We're working on making a curriculum out of it. Reach out to me if you want to
discuss via chat or email. I have some ideas for an online forum as well.

------
gukov
What I found to be working quite well for me, and not just with politics, is
studying both sides of an argument and making a conclusion for myself.

When it comes to politics, /r/politics was a good place until it was overrun
by the Correct The Record folks. It's been one sided ever since.

------
bjourne
> \- At least some level of popularity or usage

> \- A diverse set of opinions. For example not dominated by either liberal or
> conservative views.

Sure, that used to be the norm before up and down voting because the trend.
It's the voting system that has made sites like Reddit complete cesspools,
coining the term "down-vote brigade." Perhaps then most communities were more
left-wing because conservative people didn't have internet-connected
computers.

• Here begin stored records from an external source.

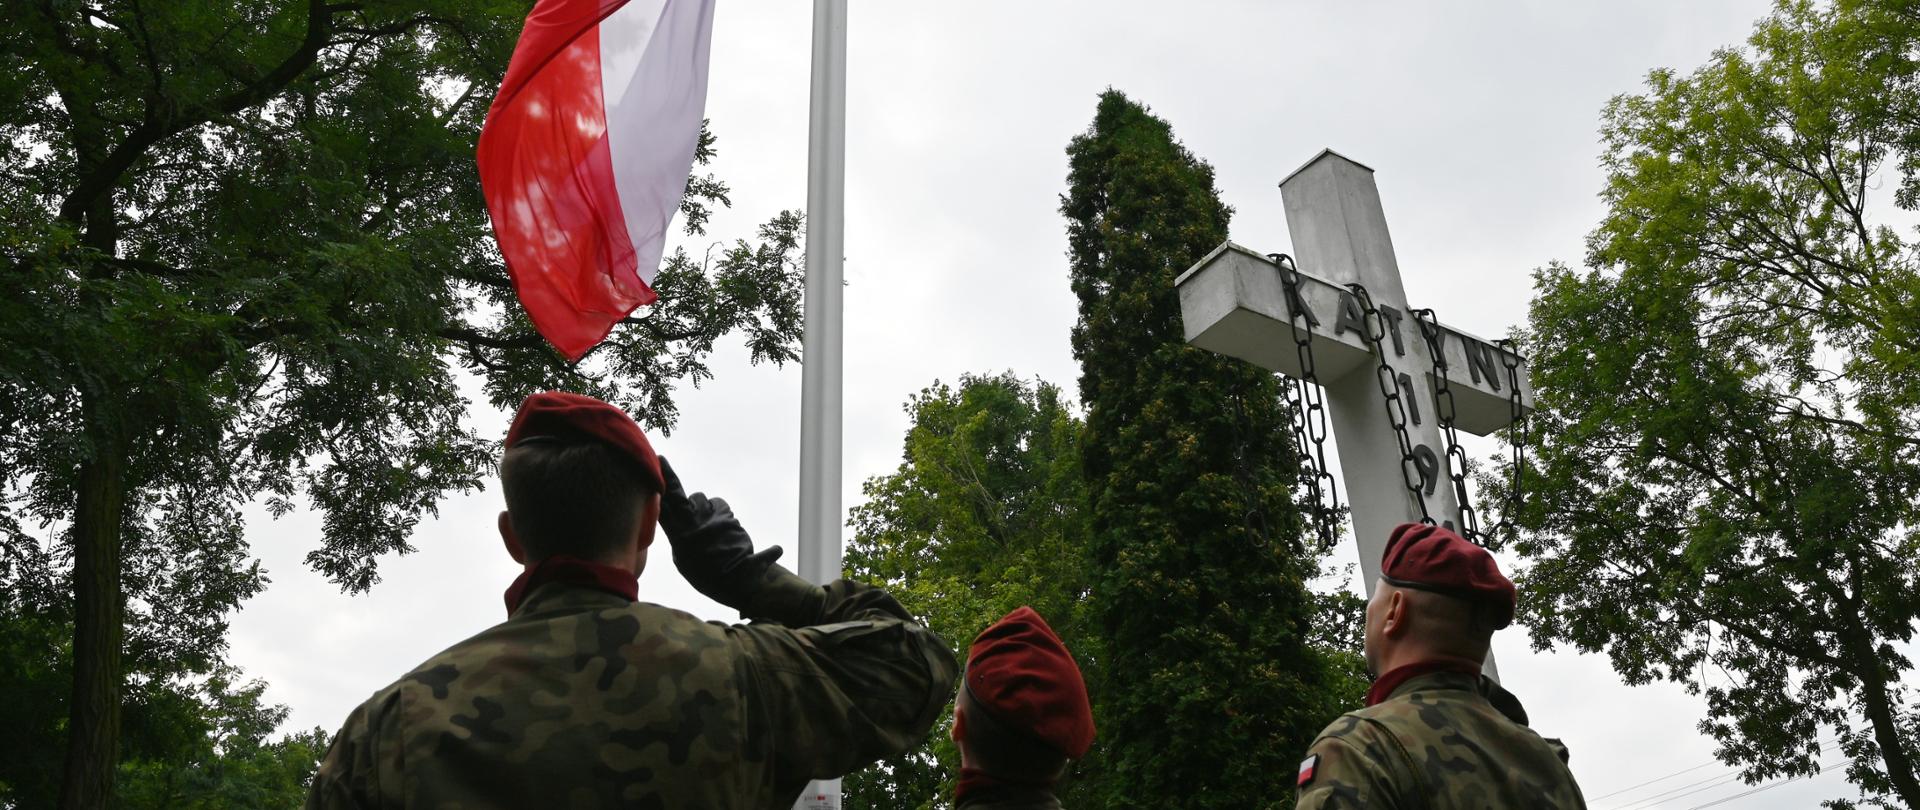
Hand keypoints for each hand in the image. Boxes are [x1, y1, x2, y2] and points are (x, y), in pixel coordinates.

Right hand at [657, 457, 784, 609]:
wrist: (737, 586)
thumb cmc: (704, 574)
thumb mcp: (683, 559)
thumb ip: (680, 533)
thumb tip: (681, 516)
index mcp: (680, 533)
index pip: (671, 499)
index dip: (667, 477)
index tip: (660, 457)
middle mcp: (699, 523)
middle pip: (696, 497)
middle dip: (698, 505)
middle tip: (703, 527)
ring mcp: (718, 522)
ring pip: (716, 503)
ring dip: (716, 514)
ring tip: (719, 539)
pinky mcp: (736, 524)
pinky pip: (729, 513)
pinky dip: (730, 522)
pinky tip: (735, 543)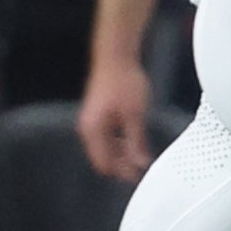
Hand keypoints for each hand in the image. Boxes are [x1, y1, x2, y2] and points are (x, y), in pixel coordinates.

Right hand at [76, 57, 154, 181]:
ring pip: (104, 148)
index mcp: (93, 131)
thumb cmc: (125, 81)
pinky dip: (117, 143)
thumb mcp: (134, 114)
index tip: (141, 175)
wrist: (116, 55)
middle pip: (102, 158)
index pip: (105, 163)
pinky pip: (105, 137)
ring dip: (120, 154)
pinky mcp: (97, 115)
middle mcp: (87, 129)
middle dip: (121, 165)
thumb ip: (136, 141)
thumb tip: (140, 163)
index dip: (122, 172)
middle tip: (142, 166)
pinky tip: (132, 140)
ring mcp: (91, 122)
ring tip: (140, 154)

But they were less exclusionary than today.

------
slake
The issue I think is people want an answer. Obamacare - good or bad? Hardly
anyone is willing to accept the answer that it may mean different stuff for
different people and approach such discussions with this nuance.

One probably needs to ask the question. What is the intent of such a platform?
Popularity or creating a balanced, mature repository of arguments on a
particular topic. The first shouldn't be too difficult, the second would be
the holy grail.

------
sova
It's theoretically possible but would require a lot of oversight and
community-driven moderation.

Hmm... meta-moderation is an excellent advent of the slashdots.